When the sleeve reaches the bottomhole bumper spring, it joins the ball and forms a seal. Pressure builds, causing the ball and sleeve to travel together while lifting fluid to the surface. When the plunger reaches the lubricator, the separator rod extends through the sleeve, knocking the ball down the tubing and the cycle repeats.
A well in Bridgeport, Texas, was producing 5 bopd and 500 Mcfgd, using a traditional 9-in. sleeve and a stainless steel ball. The well is 6,760 ft deep and has slight tubing irregularities.
The traditional sleeve plunger was replaced with a pad sleeve bypass plunger. After three months, the new plunger traveled 4,735 round trips, running at 11.5 min/trip. The plunger increased oil production 40% and gas production 10%.
GAS LIFT DEVELOPMENTS
Gas lift involves injecting gas through a well’s tubing-casing annulus. Injected gas aerates the fluid to reduce its density; the formation pressure is then able to lift the fluid column and force it up the wellbore. Depending on the nature of the well’s production and the characteristics of the lifting equipment, gas may be injected continuously or intermittently.
Improved gas lift for liquids-rich wells
Gas-lift is gaining popularity in oil shale wells. However, the design of gas-lift compressors is virtually the same as that used for gas sales, even though the two processes have different requirements.

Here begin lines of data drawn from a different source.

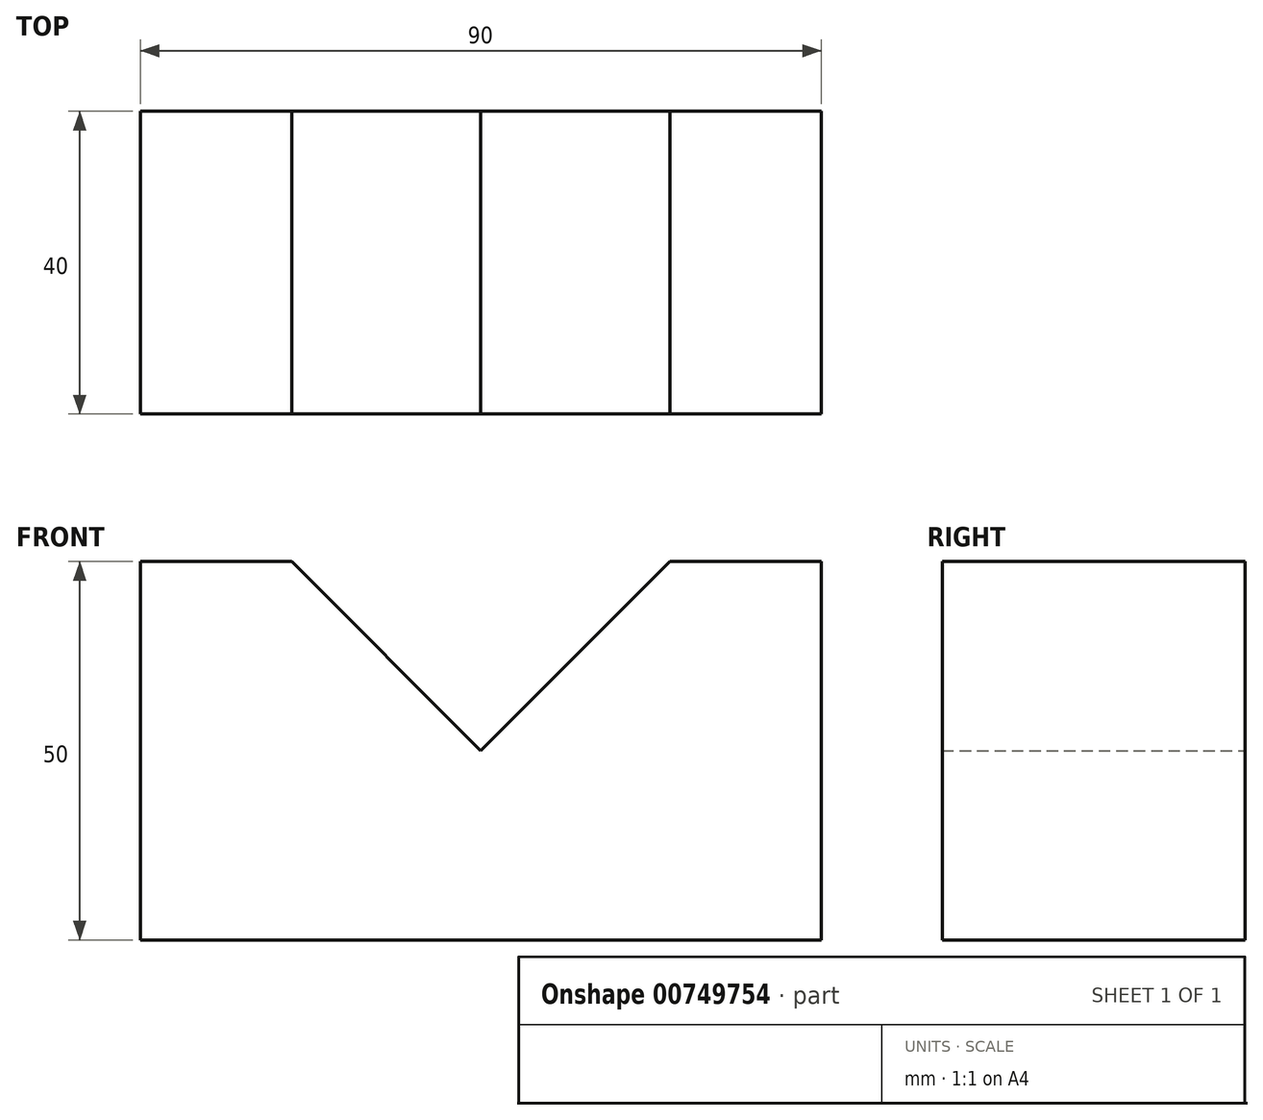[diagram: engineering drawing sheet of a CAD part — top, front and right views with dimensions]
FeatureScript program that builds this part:
annotation { "Feature Type Name" : "Feature", "Feature Type Description" : "" }
export const myFeature = defineFeature(function(context is Context, id is Id, definition is map)
    precondition{}
    {
        {
            var Q0;
            Q0=qCreatedBy(makeId("Front.planeOp"),FACE);
            var sketch = newSketch(context, id + "F0", { "sketchPlane" : qUnion([Q0])});
            skLineSegment(sketch, "E0", {"start": v(-27.33, -10.99) * mm, "end": v(62.67, -10.99) * mm});
            skLineSegment(sketch, "E1", {"start": v(62.67, -10.99) * mm, "end": v(62.67, 39.01) * mm});
            skPoint(sketch, "E2.endSnap0", {"position": v(17.67, -10.99) * mm});
            skLineSegment(sketch, "E3", {"start": v(-27.33, 39.01) * mm, "end": v(-27.33, -10.99) * mm});
            skLineSegment(sketch, "E4", {"start": v(-27.33, 39.01) * mm, "end": v(-7.33, 39.01) * mm});
            skLineSegment(sketch, "E5", {"start": v(-7.33, 39.01) * mm, "end": v(17.67, 14.01) * mm});
            skLineSegment(sketch, "E6", {"start": v(17.67, 14.01) * mm, "end": v(42.67, 39.01) * mm});
            skLineSegment(sketch, "E7", {"start": v(42.67, 39.01) * mm, "end": v(62.67, 39.01) * mm});
            skSolve(sketch);
        }
        {
            var Q0;
            Q0 = qSketchRegion(id + "F0", true);
            extrude(context, id + "F1", {"entities" : qUnion([Q0]), "endBound" : BoundingType.SYMMETRIC, "depth" : 40 * mm, "offsetDistance" : 25.4 * mm});
        }
    });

This standard design is physically capable of performing either task, but the overriding focus of the present design is to prevent gas from overheating. With gas-lift, the focus should, instead, be on preventing the gas from being too cold. The focus on preventing high temperatures resulted from downstream equipment that functioned poorly above 100°F, and often gas sales contractual temperature limitations are 130°F or lower.
Design components favorable to “gas sales” work against the successful operation of a gas-lift compressor, because NGLs have not been removed, due to the lack of an on-site gas plant. When these liquids go through the compression cycle, they often condense in the gas coolers. This causes problems in the compression process, and results in additional expense, potential downtime and environmentally unfriendly practices.
Two prevalent operating problems caused by hydrocarbon condensation in a gas cooler are freezing dump lines, and hydrate formation plugging of components. In a frozen dump line, components such as propane, are in a liquid phase at 150 psig and typical first inter-stage pressure ranges. When dumped to a tank operating at atmospheric pressure, the propane will vaporize, extracting the heat of vaporization from the surrounding environment.
Propane has long been used as a refrigerant because of the significant cooling that is achieved when this happens. A secondary issue is the vapor cloud being introduced into the tank, and whether tank vapor recovery is designed to handle this. The end result can be a significant recycle (or recirculation) of propane, greatly reducing the efficiency of the gas-lift compression system.
Continuous methanol injection is used to combat the problems of hydrate formation and dump line freezing. However, the practice of pumping methanol, besides being expensive, is also somewhat dangerous, as methanol burns without a visible flame. As widespread use of methanol expands with the shale plays, this safety consideration should not be ignored.
According to Encline Lift, an alternate method for solving these two problems is to prevent them from occurring in the first place. This is done by designing the gas cooling system to keep temperatures in the vapor region (yellow) of the phase diagram, where hydrocarbon condensation will never occur. For gas-lifted wells with paraffin issues (exacerbated by lean gas injection), leaving the final outlet temperature above 150°F may suppress paraffin formation in the upper portion of the tubing string.